Autopsy finds Hamas leader was drugged, suffocated

Jerusalem (CNN) -- The killers of Hamas leader Mahmoud al-Mabhouh first injected him with a muscle relaxant and then suffocated him, Dubai police said Sunday.
Toxicology tests on the Hamas leader found significant amounts of succinylcholine, a drug that is used to relax muscles during surgery or as an anesthetic.

"The assassins used this method so that it would seem that his death was natural," Maj. Gen. Al Mazeina said.
But signs indicated that al-Mabhouh resisted his attacker as they suffocated him, police said.
The latest determination are in line with what police disclosed earlier and told al-Mabhouh's relatives.

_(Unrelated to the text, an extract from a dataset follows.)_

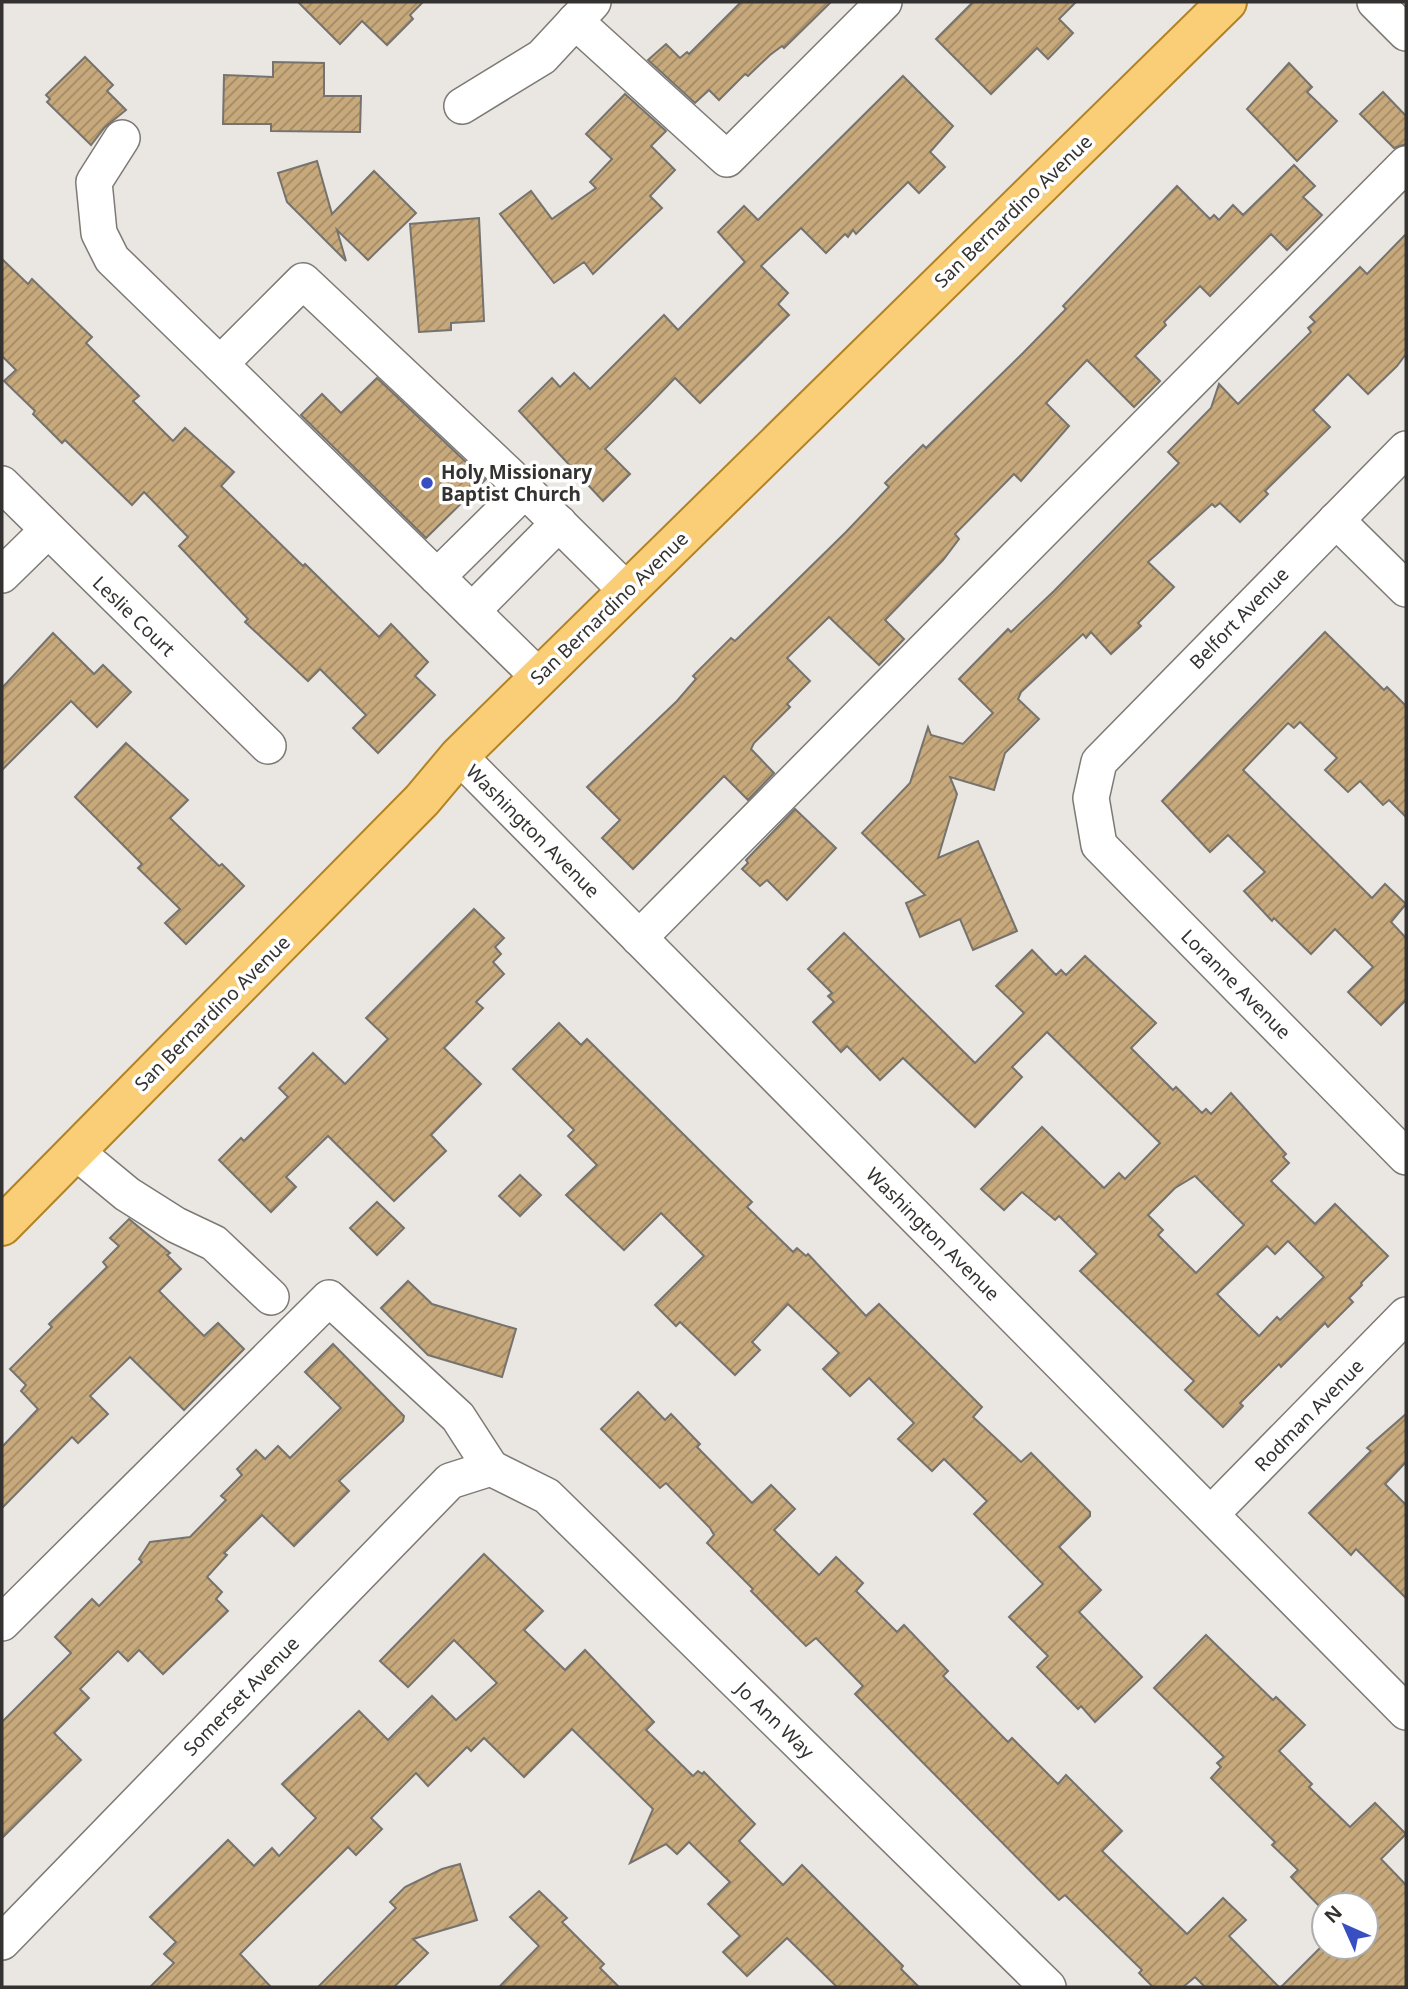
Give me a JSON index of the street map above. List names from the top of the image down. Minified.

Family members were told that police had found blood on the pillow. Authorities have also said the killers left some of al-Mabhouh's medicine next to his bed in an apparent effort to suggest his death was not suspicious.
Al-Mabhouh, a founding member of Hamas' military wing, was found dead in his hotel room in Dubai, United Arab Emirates, on January 20.

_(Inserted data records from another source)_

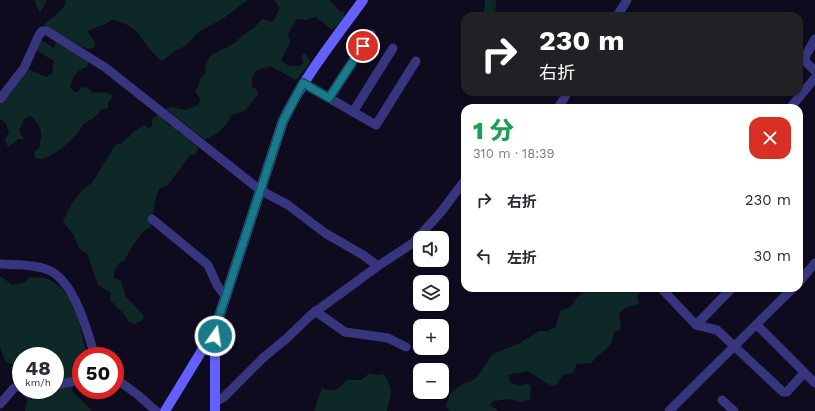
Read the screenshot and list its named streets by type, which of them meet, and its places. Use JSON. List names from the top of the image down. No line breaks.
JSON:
{"page":{"turn":["230 m","右折"],"heading":["1 分","310 m · 18:39"],"list":[{"name":"右折","value":"230 m"},{"name":"左折","value":"30 m"}],"map_buttons":["+","−"],"speed":"48 km/h","limit":"50"}}
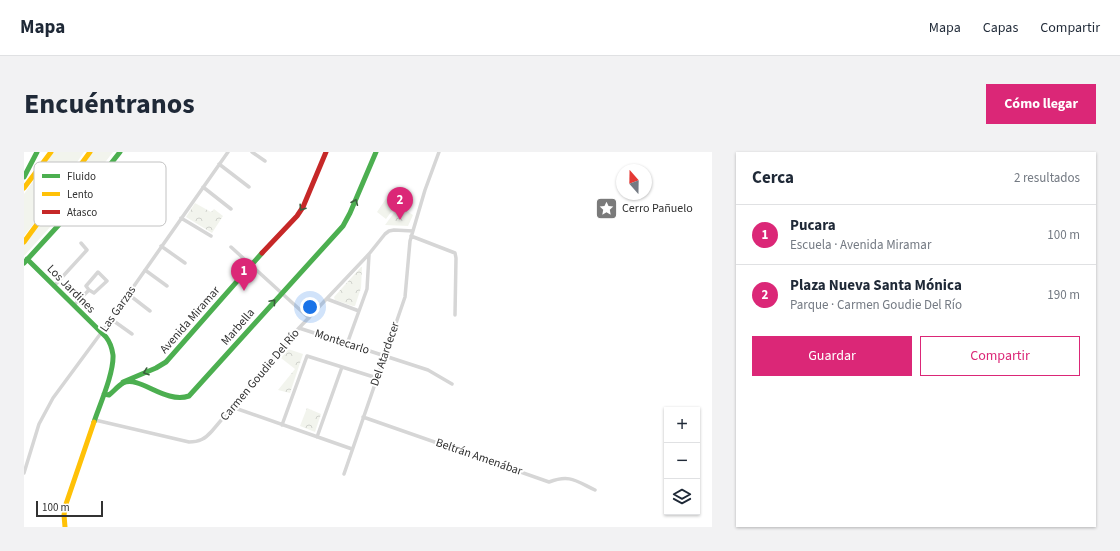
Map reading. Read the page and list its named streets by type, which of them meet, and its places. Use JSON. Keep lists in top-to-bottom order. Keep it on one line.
{"streets":{"main road":["Los Jardines","Avenida Miramar","Marbella"],"street":["Las Garzas","Montecarlo","Del Atardecer","Carmen Goudie Del Río","Beltrán Amenábar"]},"crossings":[["Los Jardines","Las Garzas"],["Los Jardines","Marbella"],["Los Jardines","Carmen Goudie Del Río"],["Avenida Miramar","Marbella"],["Avenida Miramar","Montecarlo"],["Marbella","Montecarlo"],["Montecarlo","Del Atardecer"],["Montecarlo","Carmen Goudie Del Río"],["Del Atardecer","Carmen Goudie Del Río"],["Del Atardecer","Beltrán Amenábar"]],"one_way":["Avenida Miramar","Marbella"],"places":{"place":["Cerro Pañuelo"]},"legend":["Fluido","Lento","Atasco"],"scale_bar":"100 m","north":"top","page":{"header":"Mapa","nav":["Mapa","Capas","Compartir"],"title":"Encuéntranos","buttons":["Cómo llegar",["Guardar","Compartir"]],"heading":["Cerca","2 resultados"],"pins":["2","1"],"list":[{"mark":"1","name":"Pucara","note":"Escuela · Avenida Miramar","value":"100 m"},{"mark":"2","name":"Plaza Nueva Santa Mónica","note":"Parque · Carmen Goudie Del Río","value":"190 m"}],"map_buttons":["+","−"],"scale":"100 m"}}
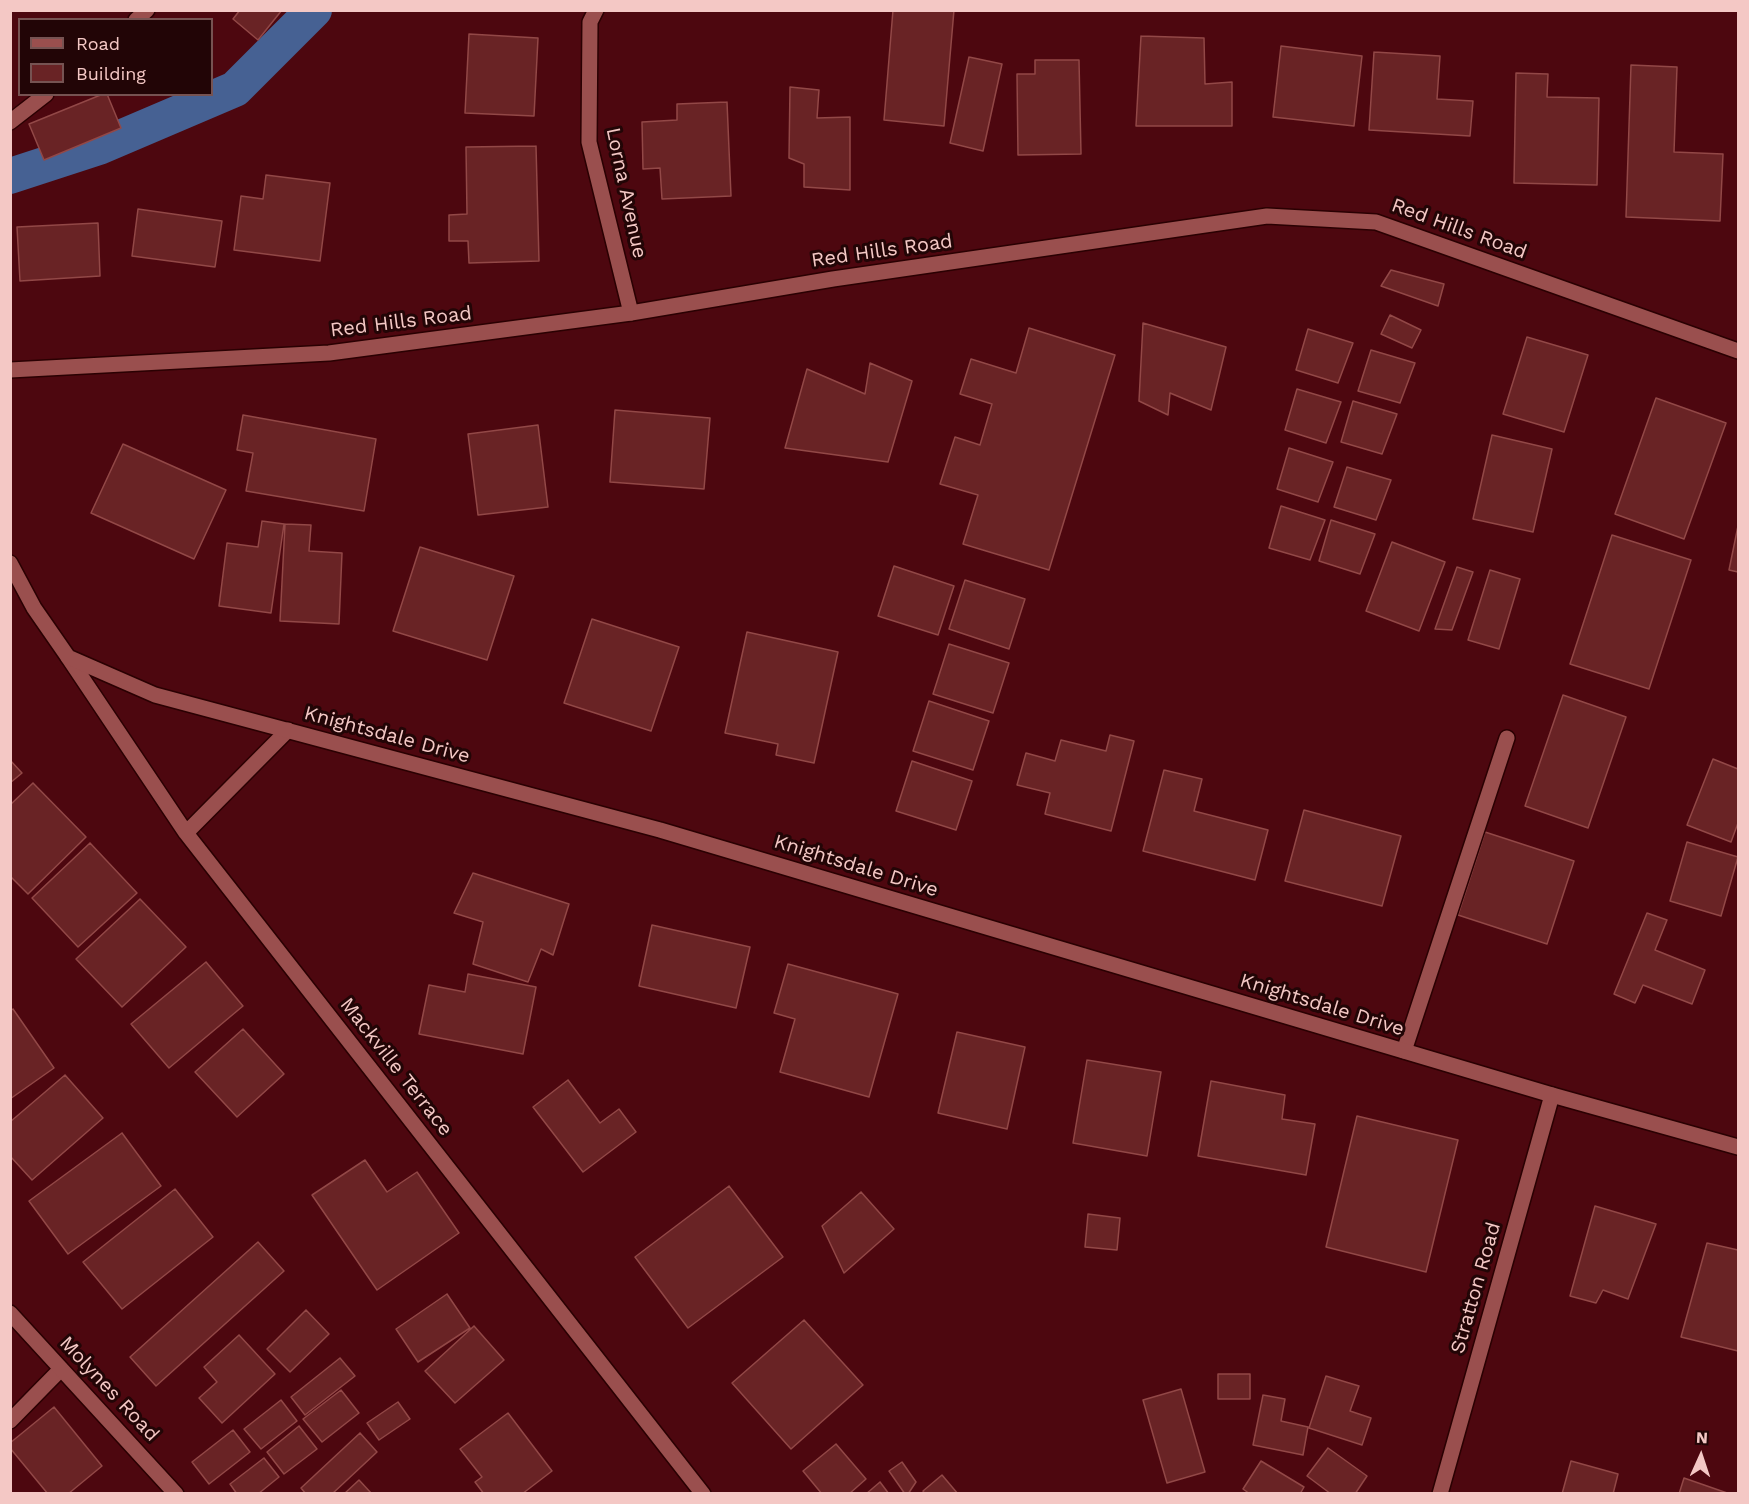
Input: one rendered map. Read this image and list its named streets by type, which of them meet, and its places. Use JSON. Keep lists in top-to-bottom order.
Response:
{
  "streets": {
    "street": [
      "Lorna Avenue",
      "Red Hills Road",
      "Knightsdale Drive",
      "Mackville Terrace",
      "Stratton Road",
      "Molynes Road"
    ]
  },
  "crossings": [
    ["Lorna Avenue", "Red Hills Road"],
    ["Knightsdale Drive", "Mackville Terrace"],
    ["Knightsdale Drive", "Stratton Road"]
  ],
  "legend": ["Road", "Building"],
  "north": "top"
}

Police believe he was killed the night before and suspect the Mossad, the secretive Israeli foreign intelligence unit, was behind his slaying.
Israeli Foreign Minister Avigdor Lieberman has said only "media reports" link Israel to al-Mabhouh's death.

A total of 26 suspects have been identified by Dubai police. The suspects are believed to have acquired faulty passports to arrive in Dubai for the killing and then fled to other far-flung locations, police said.
The 26 named suspects do not include two Palestinians previously arrested in Jordan and returned to the UAE.
Twelve of the suspects used British passports, police said.

Six suspects used Irish passports, four used French passports, three used Australian and one used a German passport.
On Sunday, the British Embassy in Israel said it plans to talk to the British nationals whose identities were stolen and passports used.

"We have made contact with six of the individuals and look to locate the remaining six for the fraudulent use of their identities," an embassy official said Sunday.
The meetings will take place at the embassy, the UK Serious Organised Crime Agency said.
"We are arranging to speak to them as potential witnesses to a crime," a spokesman for the agency said.